▶ **SUPPLIED MATERIAL**:
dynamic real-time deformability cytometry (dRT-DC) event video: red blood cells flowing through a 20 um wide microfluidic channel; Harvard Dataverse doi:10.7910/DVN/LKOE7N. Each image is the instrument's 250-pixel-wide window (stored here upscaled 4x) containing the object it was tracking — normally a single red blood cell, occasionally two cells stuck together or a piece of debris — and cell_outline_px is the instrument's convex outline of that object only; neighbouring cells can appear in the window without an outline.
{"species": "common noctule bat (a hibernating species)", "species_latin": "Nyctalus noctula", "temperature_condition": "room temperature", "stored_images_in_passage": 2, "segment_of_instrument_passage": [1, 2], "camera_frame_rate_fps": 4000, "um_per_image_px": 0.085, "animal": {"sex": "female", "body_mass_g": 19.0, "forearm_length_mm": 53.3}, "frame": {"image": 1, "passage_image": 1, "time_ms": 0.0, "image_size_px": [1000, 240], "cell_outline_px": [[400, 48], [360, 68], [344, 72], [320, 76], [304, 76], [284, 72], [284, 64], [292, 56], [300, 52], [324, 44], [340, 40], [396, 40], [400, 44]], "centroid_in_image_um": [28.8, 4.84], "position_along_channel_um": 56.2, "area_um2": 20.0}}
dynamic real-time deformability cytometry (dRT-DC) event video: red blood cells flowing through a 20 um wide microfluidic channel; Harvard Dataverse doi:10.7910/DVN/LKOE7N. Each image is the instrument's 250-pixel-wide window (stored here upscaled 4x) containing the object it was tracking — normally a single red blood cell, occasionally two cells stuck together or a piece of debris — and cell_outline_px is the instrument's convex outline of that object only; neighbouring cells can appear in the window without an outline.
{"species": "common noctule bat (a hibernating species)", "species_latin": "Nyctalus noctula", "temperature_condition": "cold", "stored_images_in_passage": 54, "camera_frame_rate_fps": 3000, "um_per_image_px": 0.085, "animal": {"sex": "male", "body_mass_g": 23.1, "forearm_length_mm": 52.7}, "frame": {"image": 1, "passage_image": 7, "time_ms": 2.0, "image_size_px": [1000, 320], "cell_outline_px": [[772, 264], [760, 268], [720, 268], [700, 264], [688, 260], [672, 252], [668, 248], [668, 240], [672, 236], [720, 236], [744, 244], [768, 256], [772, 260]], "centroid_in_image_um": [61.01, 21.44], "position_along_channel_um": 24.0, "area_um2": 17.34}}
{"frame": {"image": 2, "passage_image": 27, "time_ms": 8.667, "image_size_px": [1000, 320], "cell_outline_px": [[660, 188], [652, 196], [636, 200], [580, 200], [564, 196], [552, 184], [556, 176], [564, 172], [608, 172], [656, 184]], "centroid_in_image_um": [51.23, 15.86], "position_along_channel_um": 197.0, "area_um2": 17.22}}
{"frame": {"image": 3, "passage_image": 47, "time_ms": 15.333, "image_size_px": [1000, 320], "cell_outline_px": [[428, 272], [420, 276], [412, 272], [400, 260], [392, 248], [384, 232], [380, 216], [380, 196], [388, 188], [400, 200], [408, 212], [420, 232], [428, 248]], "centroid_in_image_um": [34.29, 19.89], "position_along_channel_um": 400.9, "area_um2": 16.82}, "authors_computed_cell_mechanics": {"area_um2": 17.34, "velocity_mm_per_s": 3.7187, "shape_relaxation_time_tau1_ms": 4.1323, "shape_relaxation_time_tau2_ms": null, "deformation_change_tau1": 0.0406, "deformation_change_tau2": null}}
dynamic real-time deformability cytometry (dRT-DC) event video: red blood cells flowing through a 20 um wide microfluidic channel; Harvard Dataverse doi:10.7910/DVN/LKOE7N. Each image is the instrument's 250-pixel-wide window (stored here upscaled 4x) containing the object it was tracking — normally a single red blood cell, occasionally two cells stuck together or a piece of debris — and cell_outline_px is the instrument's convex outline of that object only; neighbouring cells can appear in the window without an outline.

▶ **REQUIREMENT**:
Give the records above again, word for word.

▶ **WORKED SOLUTION**:
dynamic real-time deformability cytometry (dRT-DC) event video: red blood cells flowing through a 20 um wide microfluidic channel; Harvard Dataverse doi:10.7910/DVN/LKOE7N. Each image is the instrument's 250-pixel-wide window (stored here upscaled 4x) containing the object it was tracking — normally a single red blood cell, occasionally two cells stuck together or a piece of debris — and cell_outline_px is the instrument's convex outline of that object only; neighbouring cells can appear in the window without an outline.
{"species": "common noctule bat (a hibernating species)", "species_latin": "Nyctalus noctula", "temperature_condition": "room temperature", "stored_images_in_passage": 2, "segment_of_instrument_passage": [1, 2], "camera_frame_rate_fps": 4000, "um_per_image_px": 0.085, "animal": {"sex": "female", "body_mass_g": 19.0, "forearm_length_mm": 53.3}, "frame": {"image": 1, "passage_image": 1, "time_ms": 0.0, "image_size_px": [1000, 240], "cell_outline_px": [[400, 48], [360, 68], [344, 72], [320, 76], [304, 76], [284, 72], [284, 64], [292, 56], [300, 52], [324, 44], [340, 40], [396, 40], [400, 44]], "centroid_in_image_um": [28.8, 4.84], "position_along_channel_um": 56.2, "area_um2": 20.0}}
dynamic real-time deformability cytometry (dRT-DC) event video: red blood cells flowing through a 20 um wide microfluidic channel; Harvard Dataverse doi:10.7910/DVN/LKOE7N. Each image is the instrument's 250-pixel-wide window (stored here upscaled 4x) containing the object it was tracking — normally a single red blood cell, occasionally two cells stuck together or a piece of debris — and cell_outline_px is the instrument's convex outline of that object only; neighbouring cells can appear in the window without an outline.
{"species": "common noctule bat (a hibernating species)", "species_latin": "Nyctalus noctula", "temperature_condition": "cold", "stored_images_in_passage": 54, "camera_frame_rate_fps": 3000, "um_per_image_px": 0.085, "animal": {"sex": "male", "body_mass_g": 23.1, "forearm_length_mm": 52.7}, "frame": {"image": 1, "passage_image": 7, "time_ms": 2.0, "image_size_px": [1000, 320], "cell_outline_px": [[772, 264], [760, 268], [720, 268], [700, 264], [688, 260], [672, 252], [668, 248], [668, 240], [672, 236], [720, 236], [744, 244], [768, 256], [772, 260]], "centroid_in_image_um": [61.01, 21.44], "position_along_channel_um": 24.0, "area_um2": 17.34}}
{"frame": {"image": 2, "passage_image": 27, "time_ms": 8.667, "image_size_px": [1000, 320], "cell_outline_px": [[660, 188], [652, 196], [636, 200], [580, 200], [564, 196], [552, 184], [556, 176], [564, 172], [608, 172], [656, 184]], "centroid_in_image_um": [51.23, 15.86], "position_along_channel_um": 197.0, "area_um2": 17.22}}
{"frame": {"image": 3, "passage_image": 47, "time_ms": 15.333, "image_size_px": [1000, 320], "cell_outline_px": [[428, 272], [420, 276], [412, 272], [400, 260], [392, 248], [384, 232], [380, 216], [380, 196], [388, 188], [400, 200], [408, 212], [420, 232], [428, 248]], "centroid_in_image_um": [34.29, 19.89], "position_along_channel_um": 400.9, "area_um2": 16.82}, "authors_computed_cell_mechanics": {"area_um2": 17.34, "velocity_mm_per_s": 3.7187, "shape_relaxation_time_tau1_ms": 4.1323, "shape_relaxation_time_tau2_ms": null, "deformation_change_tau1": 0.0406, "deformation_change_tau2": null}}
dynamic real-time deformability cytometry (dRT-DC) event video: red blood cells flowing through a 20 um wide microfluidic channel; Harvard Dataverse doi:10.7910/DVN/LKOE7N. Each image is the instrument's 250-pixel-wide window (stored here upscaled 4x) containing the object it was tracking — normally a single red blood cell, occasionally two cells stuck together or a piece of debris — and cell_outline_px is the instrument's convex outline of that object only; neighbouring cells can appear in the window without an outline.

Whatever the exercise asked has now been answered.